# Tutorial : Analyse avec GraphX 

Ce notebook couvre les bases de l’analyse à l’aide de l’API GraphX. Le but de ce tutoriel est de vous montrer comment utiliser l’API GraphX pour réaliser une analyse graphique, en utilisant les données de vélo accessibles depuis le portail de la Bay Area Bike parts, analysant plus précisément l'année 2014 des données.

Le traitement par à l'aide de graphes est un aspect de l’analyse qui s’applique à un grand nombre de cas d’utilisation.
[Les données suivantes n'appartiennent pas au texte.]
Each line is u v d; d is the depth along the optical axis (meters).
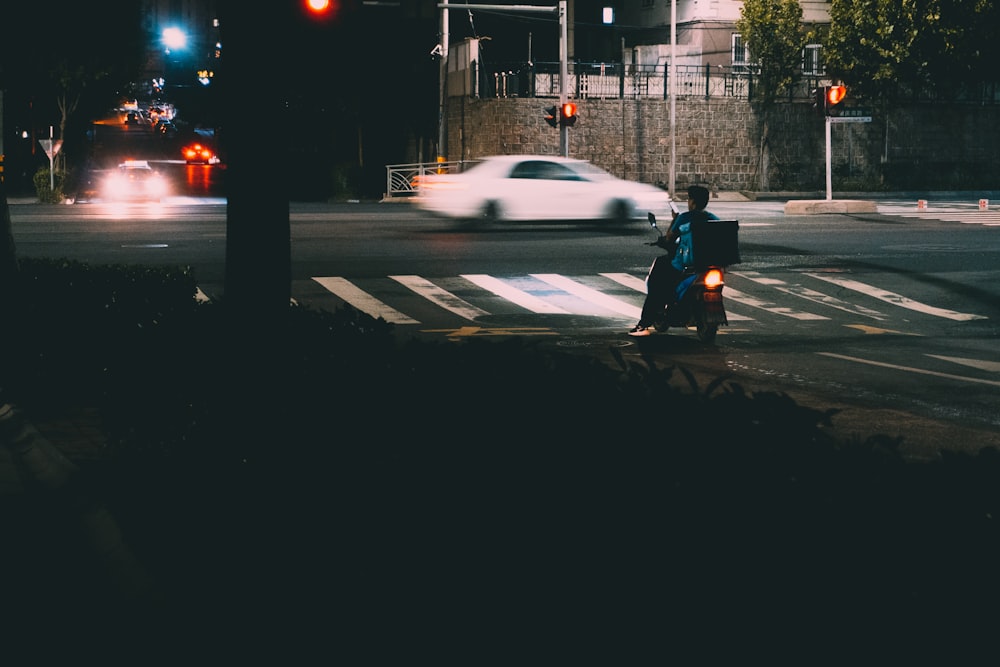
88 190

Fondamentalement, le traitement et la théorie des graphes reposent sur la définition des relations entre les différents nœuds et les arêtes (arcs). Les nœuds ou sommets sont les unités tandis que les arêtes définissent les relations entre les nœuds. Cela fonctionne très bien pour les algorithmes d'analyse et de gestion de réseau social comme PageRank.

Références supplémentaires

Théorie des graphes sur Wikipedia https://fr.wikipedia.org/wiki/Théorie_des_graphes

PageRank sur Wikipedia https://fr.wikipedia.org/wiki/PageRank


Certains cas d’usage affaires incluent d'étudier les gens les plus importantes (centraux) dans les réseaux sociaux (identifier qui est le plus populaire dans un groupe d’amis), l’importance du classement des articles dans les bibliographies (Quels papiers sont les plus référencés) ou bien encore le classement des pages web.
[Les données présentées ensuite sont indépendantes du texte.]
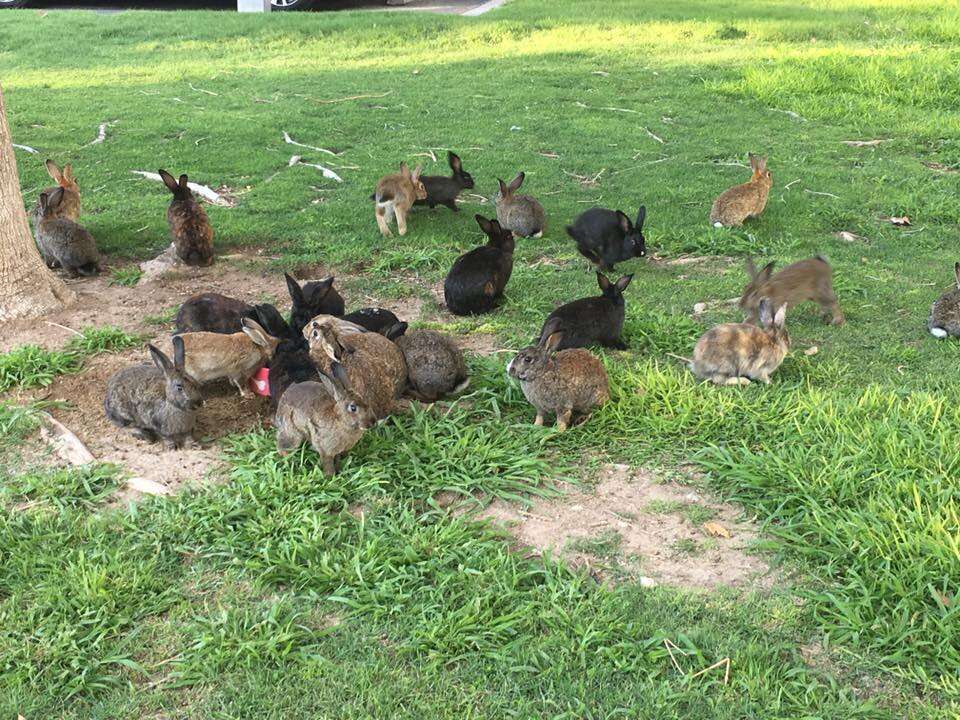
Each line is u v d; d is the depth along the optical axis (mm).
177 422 2758
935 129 6129
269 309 3211
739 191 4605
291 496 2520
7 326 3617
Nous utiliserons ici des données open data sur les trajets à bicyclettes au états unis.



La première étape consiste à demarrer une session spark. Au passage, on en profite pour importer les librairies spark nécessaires pour importer des données.

In [23]:
import sys.process._
import java.net.URL
import java.io.File

import org.apache.spark.rdd.RDD
import scala.collection.Map

import org.apache.spark.{SparkContext, SparkConf}
import org.apache.spark.sql.{DataFrame, Row, SQLContext}
import org.apache.spark.sql.types._
import org.apache.spark.sql._

import scala.collection.immutable.WrappedString;
import scala.collection.Map

// initialisation du contexte spark
val sparkConf = new SparkConf().setMaster("local").setAppName("graph")
val sc = new SparkContext(sparkConf)

sparkConf = org.apache.spark.SparkConf@65c86e7f
sc = org.apache.spark.SparkContext@3dc128fa


org.apache.spark.SparkContext@3dc128fa

La deuxième étape consiste en la lecture des données csv. Ici, la localisation des stations ainsi que les trajets effectués.

Il existe plusieurs méthodes pour lire un fichier. On désire récupérer la structure du tableau. "sqlContext.read" fait le job.
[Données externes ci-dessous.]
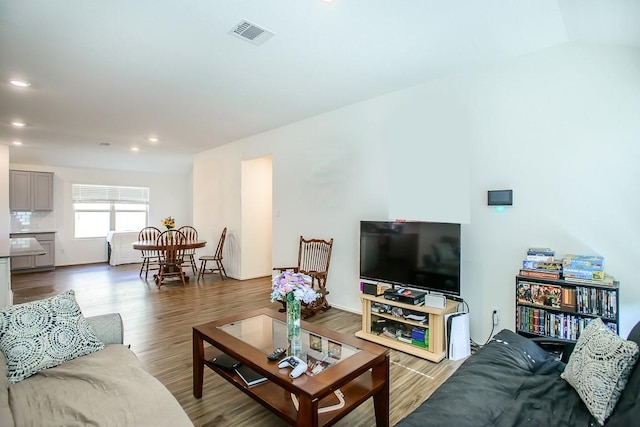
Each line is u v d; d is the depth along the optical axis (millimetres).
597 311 2252
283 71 3104
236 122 4801
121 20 2250
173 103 3949
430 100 3381
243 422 2000
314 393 1510
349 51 2727
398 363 2762
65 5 2076
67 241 7445
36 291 5125
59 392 1563
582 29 2354
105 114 4344
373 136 3867
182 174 9070
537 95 2756
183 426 1366
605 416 1367
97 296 4824
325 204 4422
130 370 1764
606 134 2467
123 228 8234
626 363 1407
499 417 1396
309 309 3920
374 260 3432
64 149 6523
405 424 1323
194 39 2512
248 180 6055
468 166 3139
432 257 2984
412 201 3521
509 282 2916
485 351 1982
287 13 2191
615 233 2438
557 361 1960
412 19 2270
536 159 2768
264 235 6301
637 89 2363
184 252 6594
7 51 2674
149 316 3936
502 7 2133
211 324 2383
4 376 1638
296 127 4820
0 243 4320
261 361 1823
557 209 2674
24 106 4000
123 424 1343
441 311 2797
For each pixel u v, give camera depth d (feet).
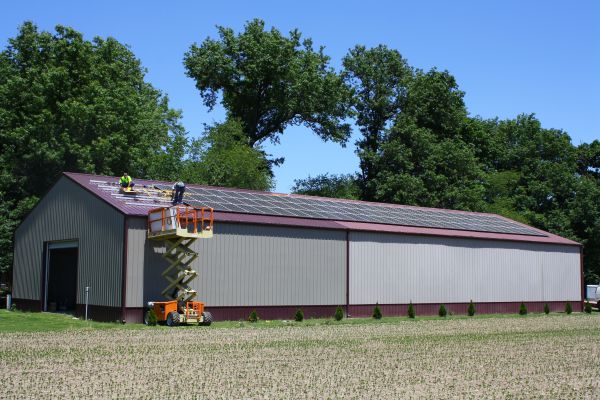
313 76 239.09
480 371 63.52
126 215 107.04
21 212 160.56
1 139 170.09
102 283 111.45
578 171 287.07
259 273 119.14
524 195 258.16
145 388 53.06
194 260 112.06
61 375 58.34
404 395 52.01
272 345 81.51
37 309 131.03
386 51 264.31
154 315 104.12
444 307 138.62
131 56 212.43
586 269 234.99
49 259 131.03
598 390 55.31
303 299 124.26
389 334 97.55
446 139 249.96
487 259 151.23
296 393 52.13
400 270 137.69
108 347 77.25
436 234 142.92
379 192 236.43
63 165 170.30
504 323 121.29
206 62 234.38
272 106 243.60
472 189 244.01
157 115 208.74
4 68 178.09
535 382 58.34
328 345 82.38
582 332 103.35
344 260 130.31
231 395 51.08
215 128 234.17
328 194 271.08
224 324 109.50
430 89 254.68
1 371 60.18
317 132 253.03
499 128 301.84
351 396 51.39
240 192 139.44
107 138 174.50
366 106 264.93
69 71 178.40
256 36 239.09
Pour info, on peut obtenir une version RDD en utilisant "sc.textfile".


In [24]:
val sqlContext = new org.apache.spark.sql.SQLContext(sc)

// lecture du fichiers contenant des info sur les stations
val stations = sqlContext.read.format("csv")
  .option("header", "true")
  .option("inferSchema", "true")
  .load("201408_station_data.csv")

// autre façon de lire mais ???
val rdd_station = sc.textFile("201408_station_data.csv")

// lecture du fichier contenat des trajets.
val trips = sqlContext.read.format("csv")
  .option("header", "true")
  .option("inferSchema", "true")
  .load("201408_trip_data.csv")

sqlContext = org.apache.spark.sql.SQLContext@648a270
stations = [station_id: int, name: string ... 5 more fields]
rdd_station = 201408_station_data.csv MapPartitionsRDD[10] at textFile at <console>:82
trips = [Trip ID: int, Duration: int ... 9 more fields]




[Trip ID: int, Duration: int ... 9 more fields]

C'est ici que vous effectuez une sélection (ou pas) des colonnes dans vos données.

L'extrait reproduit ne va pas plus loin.